È arrivata la svolta? I mercati, cinici per definizione, sembrano apprestarsi a un Natale ricco per le Borse ma anche per il popolo degli obbligazionisti, incuranti delle sofferenze di Gaza o, peggio, delle carneficine in Ucraina, ormai scomparse dalle prime pagine dei giornali. Forse andrà così. O forse no. Per quel che ci riguarda, forse avrà ragione la Faz che sottolinea il ritorno del “rischio Italia” in vista del rinnovo del Patto di stabilità? Oppure conta di più la risposta dei mercati che, dopo le decisioni delle Banche centrali (Usa ma anche Bank of England) di non alzare i tassi, hanno premiato i Btp e tagliato lo spread per la soddisfazione dei sottoscrittori dei vari Btp Italia o, ancor di più, per chi ha scommesso su Piazza Affari? Insomma, c’è da fidarsi oppure no?

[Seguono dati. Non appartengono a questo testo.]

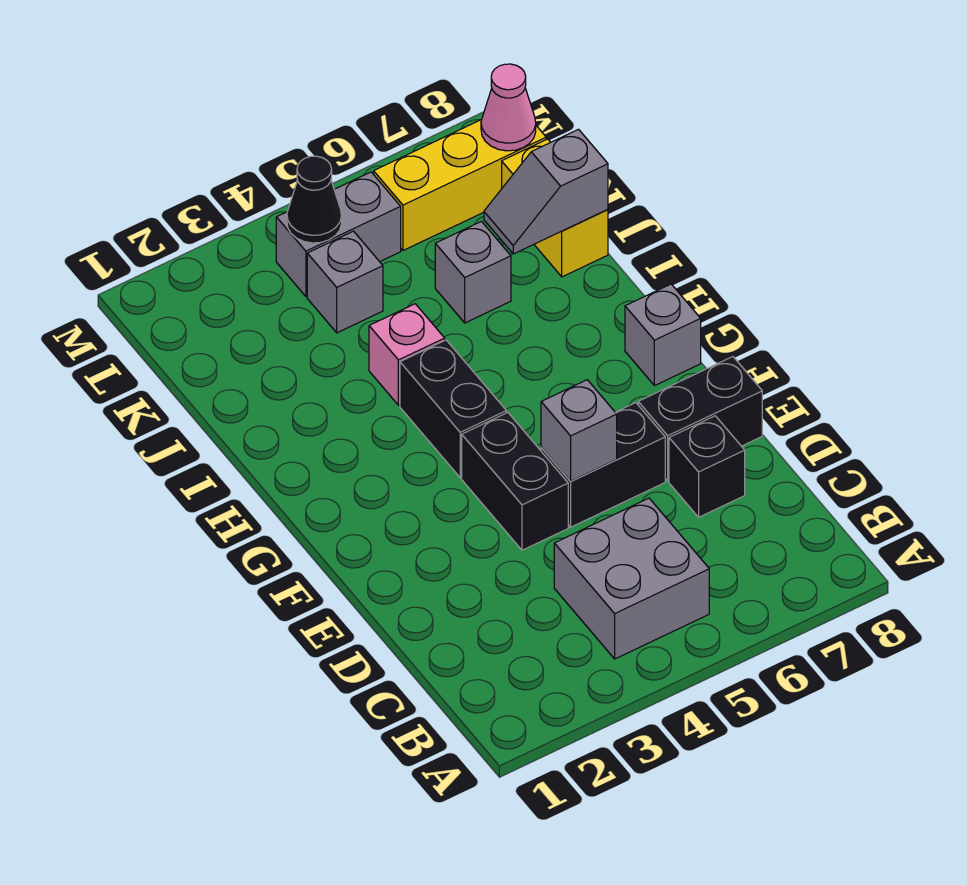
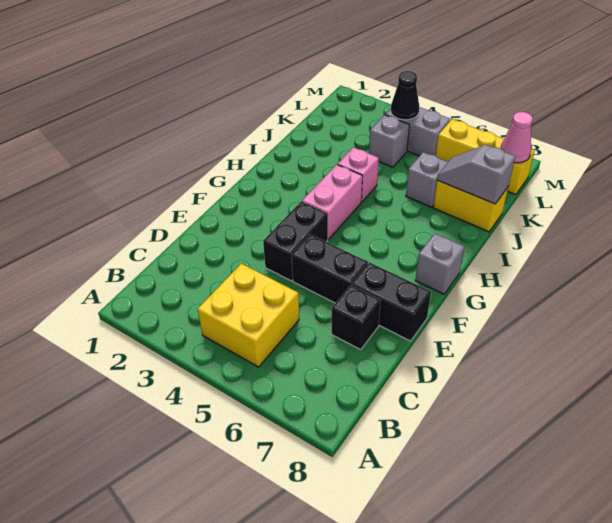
grey brick B4:C5 level 1 -> yellow brick B4:C5 level 1
grey brick E5 level 2 -> none
black brick G4:H4 level 1 -> pink brick G4:H4 level 1
yellow brick J8:K8 level 1 -> yellow brick J7:J8 level 1

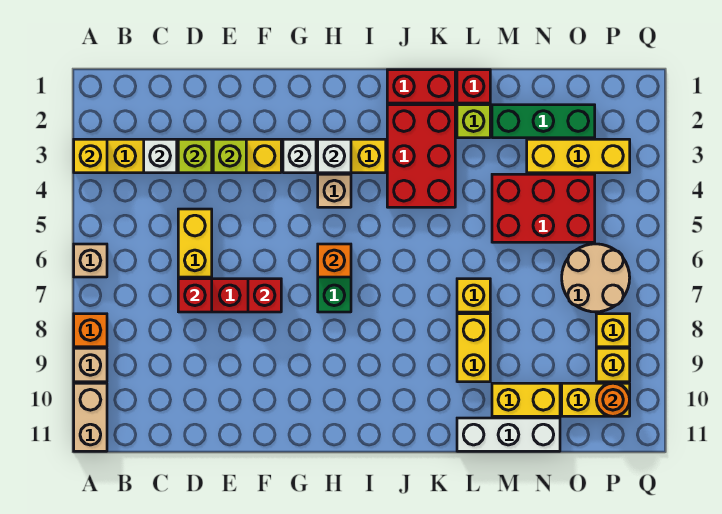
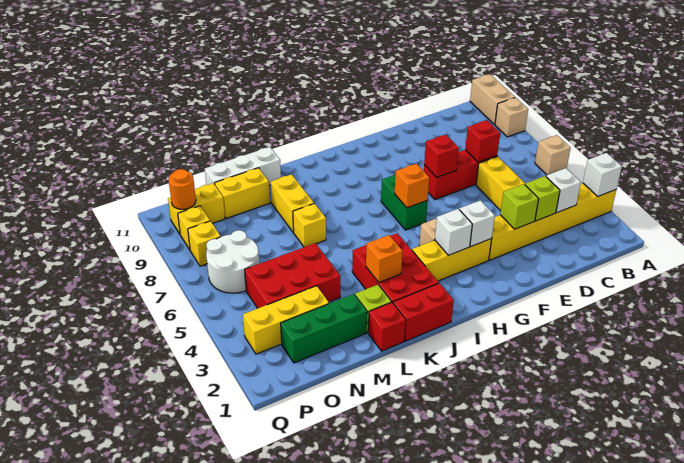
yellow brick A3 level 2 -> white brick A3 level 2
orange brick A8 level 1 -> orange brick K3 level 2
tan round brick O6:P7 level 1 -> white round brick O6:P7 level 1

Domanda difficile a cui, da sempre, i padroni del denaro evitano di rispondere. “Mi avete capito? Allora ho sbagliato qualcosa”. Così il Presidente della Fed Alan Greenspan amava sottolineare l’ambiguità del ruolo del banchiere centrale. Il suo compito è da una parte quello di indicare la rotta al mercato, dall’altra di non tacere le difficoltà e le incertezze della navigazione nei mari del denaro: il pericolo più grave è l’eccesso di fiducia che spinge a trascurare i rischi. Di qui l’arte difficile del dire e non dire, lasciando agli operatori la libertà di scegliere. E di sbagliare.
È quanto ha fatto Jerome Powell girando al mercato nell’ultima conferenza stampa una domanda all’apparenza ingenua. A questo punto, ha detto, è il caso di chiederci se ha senso aumentare ancora i tassi. Gli operatori più cauti hanno notato che il Presidente della Fed continua a parlare di eventuali aumenti dei tassi, ma non fa nemmeno cenno all’ipotesi di un taglio del costo del denaro. Ovvero, la Fed non prende impegni ma si tiene le mani libere nel caso che l’aumento del costo del lavoro (specie dopo la vittoria delle tute blu a Detroit contro i Big dell’auto) o una discesa repentina dei rendimenti dei titoli di Stato non spinga di nuovo al rialzo Wall Street o le richieste dei consumatori. In più, alcuni economisti fanno notare che sul fronte dell’inflazione la battaglia è tutt’altro che vinta: l’aumento dei prezzi ci ha concesso una tregua, nulla di più. Non è esclusa, specie a fronte delle guerre in corso (ormai si deve parlare al plurale), che torni, più pericolosa che mai, la fiammata dei prezzi.
Ma, a giudicare dalla prima risposta dei mercati, dopo tante false partenze, la maggior parte degli operatori è convinta che il grande recupero di Borse e bond abbia i numeri per proseguire almeno fino a Natale se non oltre. Per più ragioni. La prima si rifa al cinismo dei mercati. La crisi di Gaza è tanto drammatica quanto, almeno per ora, circoscritta a un’area ben definita. Nessuno può azzardare una previsione per il futuro. Ma in questi anni di “cigni neri” a ripetizione, tra guerre e pandemie, i mercati hanno imparato a convivere con l’emergenza, senza fasciarsi la testa anzitempo.
Le banche centrali, Fed in testa, hanno comunque cambiato tono. Powell ha insistito sulla lunga pausa che la Fed, giunta a questo punto, può prendersi. Anche grazie al fatto che il Tesoro Usa ha annunciato un minor numero di nuove emissioni rispetto alle previsioni.
In Europa il calo dell’inflazione combinato con la frenata dell’economia, specie in Germania, favorisce senz’altro la prospettiva di una svolta sul fronte dei tassi a metà del 2024, se non prima.
Non è temerario sperare in un costo del denaro in discesa dalla primavera in poi. Così come in una buona stagione degli utili societari a partire da Piazza Affari, a sorpresa tra le Borse migliori. Grazie, in particolare, agli ottimi risultati delle banche. Ma non è tempo di brindare, semmai di sfruttare la ripresa per metter fieno in cascina prima del 2024, che promette (basti pensare alla campagna elettorale Usa) di essere ancor più tempestoso dell’anno in corso. I mali del mondo, purtroppo, non finiscono con le ferite di Gaza.